++++ Data for review

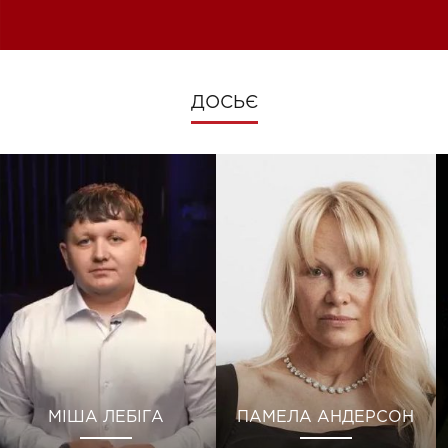
зміни під час війни
ДОСЬЄ
МІША ЛЕБІГА
ПАМЕЛА АНДЕРСОН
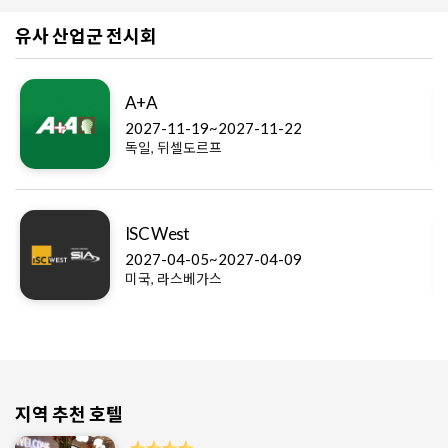
유사 산업군 전시회
A+A
2027-11-19~2027-11-22
독일, 뒤셀도르프
ISC West
2027-04-05~2027-04-09
미국, 라스베가스
지역 추천 호텔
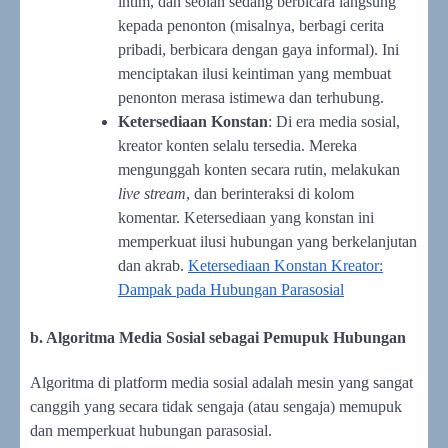
intim, dan seolah sedang berbicara langsung
kepada penonton (misalnya, berbagi cerita
pribadi, berbicara dengan gaya informal). Ini
menciptakan ilusi keintiman yang membuat
penonton merasa istimewa dan terhubung.
Ketersediaan Konstan
: Di era media sosial,
kreator konten selalu tersedia. Mereka
mengunggah konten secara rutin, melakukan
live stream
, dan berinteraksi di kolom
komentar. Ketersediaan yang konstan ini
memperkuat ilusi hubungan yang berkelanjutan
dan akrab.
Ketersediaan Konstan Kreator:
Dampak pada Hubungan Parasosial
b. Algoritma Media Sosial sebagai Pemupuk Hubungan
Algoritma di platform media sosial adalah mesin yang sangat
canggih yang secara tidak sengaja (atau sengaja) memupuk
dan memperkuat hubungan parasosial.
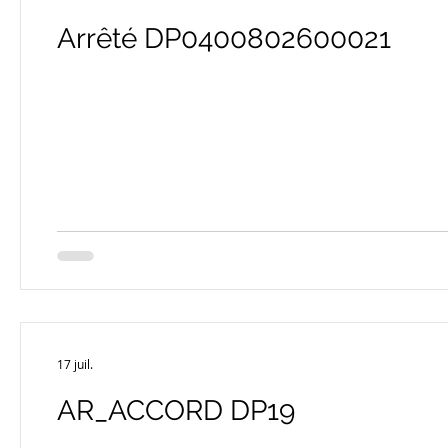
Arrêté DP0400802600021
17 juil.
AR_ACCORD DP19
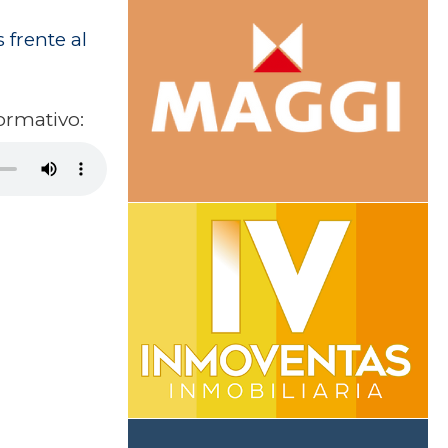
 frente al
ormativo:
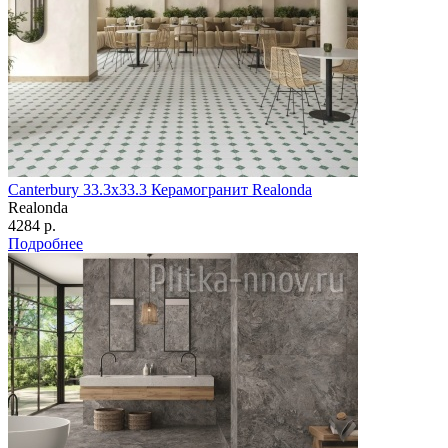
Canterbury 33.3х33.3 Керамогранит Realonda
Realonda
4284 р.
Подробнее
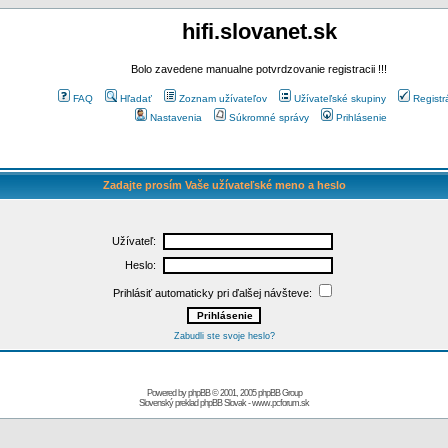
hifi.slovanet.sk
Bolo zavedene manualne potvrdzovanie registracii !!!
FAQ
Hľadať
Zoznam užívateľov
Užívateľské skupiny
Registr
Nastavenia
Súkromné správy
Prihlásenie
Zadajte prosím Vaše užívateľské meno a heslo
Užívateľ:
Heslo:
Prihlásiť automaticky pri ďalšej návšteve:
Zabudli ste svoje heslo?
Powered by
phpBB
© 2001, 2005 phpBB Group
Slovenský preklad
phpBB Slovak
-
www.pcforum.sk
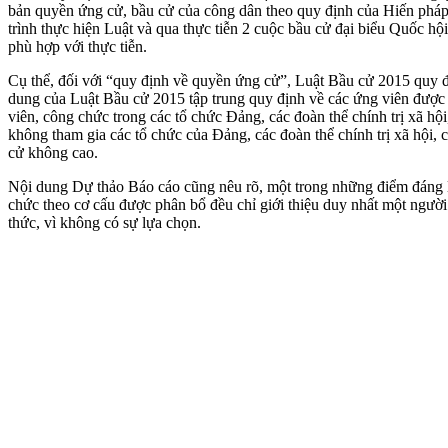
bản quyền ứng cử, bầu cử của công dân theo quy định của Hiến pháp 
trình thực hiện Luật và qua thực tiễn 2 cuộc bầu cử đại biểu Quốc 
phù hợp với thực tiễn.
Cụ thể, đối với “quy định về quyền ứng cử”, Luật Bầu cử 2015 quy đ
dung của Luật Bầu cử 2015 tập trung quy định về các ứng viên được c
viên, công chức trong các tổ chức Đảng, các đoàn thể chính trị xã h
không tham gia các tổ chức của Đảng, các đoàn thể chính trị xã hội,
cử không cao.
Nội dung Dự thảo Báo cáo cũng nêu rõ, một trong những điểm đáng l
chức theo cơ cấu được phân bổ đều chỉ giới thiệu duy nhất một ngư
thức, vì không có sự lựa chọn.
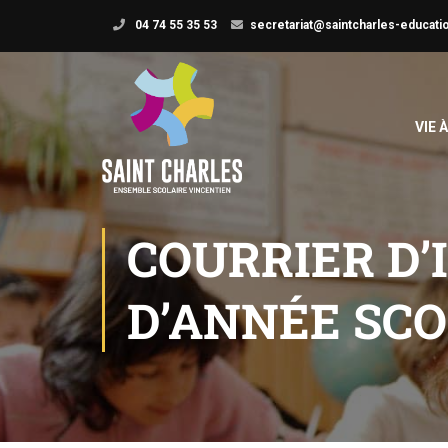
04 74 55 35 53
secretariat@saintcharles-educatio
VIE 
COURRIER D
D’ANNÉE SCO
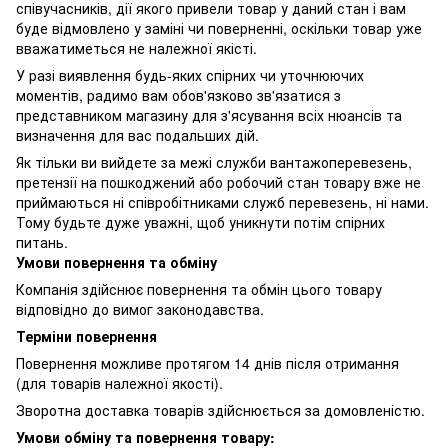
співучасників, дії якого привели товар у даний стан і вам
буде відмовлено у заміні чи поверненні, оскільки товар уже
вважатиметься не належної якісті.
У разі виявлення будь-яких спірних чи уточнюючих
моментів, радимо вам обов'язково зв'язатися з
представником магазину для з'ясування всіх нюансів та
визначення для вас подальших дій.
Як тільки ви вийдете за межі служби вантажоперевезень,
претензії на пошкоджений або робочий стан товару вже не
приймаються ні співробітниками служб перевезень, ні нами.
Тому будьте дуже уважні, щоб уникнути потім спірних
питань.
Умови повернення та обміну
Компанія здійснює повернення та обмін цього товару
відповідно до вимог законодавства.
Терміни повернення
Повернення можливе протягом 14 днів після отримання
(для товарів належної якості).
Зворотна доставка товарів здійснюється за домовленістю.
Умови обміну та повернення товару:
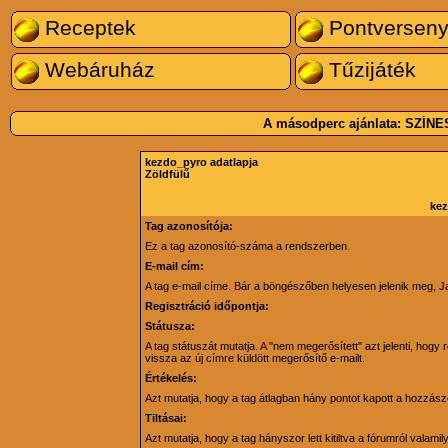
Receptek
Pontversen
Webáruház
Tűzijáték
A másodperc ajánlata:
SZÍNE
kezdo_pyro adatlapja
Zöldfülű
kez
Tag azonosítója:
Ez a tag azonosító-száma a rendszerben.
E-mail cím:
A tag e-mail címe. Bár a böngészőben helyesen jelenik meg, J
Regisztráció időpontja:
Státusza:
A tag státuszát mutatja. A "nem megerősített" azt jelenti, hog
vissza az új címre küldött megerősítő e-mailt.
Értékelés:
Azt mutatja, hogy a tag átlagban hány pontot kapott a hozzászólá
Tiltásai:
Azt mutatja, hogy a tag hányszor lett kitiltva a fórumról valamil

++++++++

* Aim of the exercise
Take the entries above and copy exactly the lines starting at the one with "kepada penonton (misalnya, berbagi cerita" and ending at the one with "Cụ thể, đối"; nothing outside that span, and no pictures.

* Answer for the task
kepada penonton (misalnya, berbagi cerita
pribadi, berbicara dengan gaya informal). Ini
menciptakan ilusi keintiman yang membuat
penonton merasa istimewa dan terhubung.
Ketersediaan Konstan
: Di era media sosial,
kreator konten selalu tersedia. Mereka
mengunggah konten secara rutin, melakukan
live stream
, dan berinteraksi di kolom
komentar. Ketersediaan yang konstan ini
memperkuat ilusi hubungan yang berkelanjutan
dan akrab.
Ketersediaan Konstan Kreator:
Dampak pada Hubungan Parasosial
b. Algoritma Media Sosial sebagai Pemupuk Hubungan
Algoritma di platform media sosial adalah mesin yang sangat
canggih yang secara tidak sengaja (atau sengaja) memupuk
dan memperkuat hubungan parasosial.
Arrêté DP0400802600021
17 juil.
AR_ACCORD DP19
 frente al
ormativo:
Canterbury 33.3х33.3 Керамогранит Realonda
Realonda
4284 р.
Подробнее
hifi.slovanet.sk
Bolo zavedene manualne potvrdzovanie registracii !!!
FAQ
Hľadať
Zoznam užívateľov
Užívateľské skupiny
Registr
Nastavenia
Súkromné správy
Prihlásenie
Zadajte prosím Vaše užívateľské meno a heslo
Užívateľ:
Heslo:
Prihlásiť automaticky pri ďalšej návšteve:
Zabudli ste svoje heslo?
Powered by
phpBB
© 2001, 2005 phpBB Group
Slovenský preklad
phpBB Slovak
-
www.pcforum.sk
bản quyền ứng cử, bầu cử của công dân theo quy định của Hiến pháp 
trình thực hiện Luật và qua thực tiễn 2 cuộc bầu cử đại biểu Quốc 
phù hợp với thực tiễn.
Cụ thể, đối với “quy định về quyền ứng cử”, Luật Bầu cử 2015 quy đ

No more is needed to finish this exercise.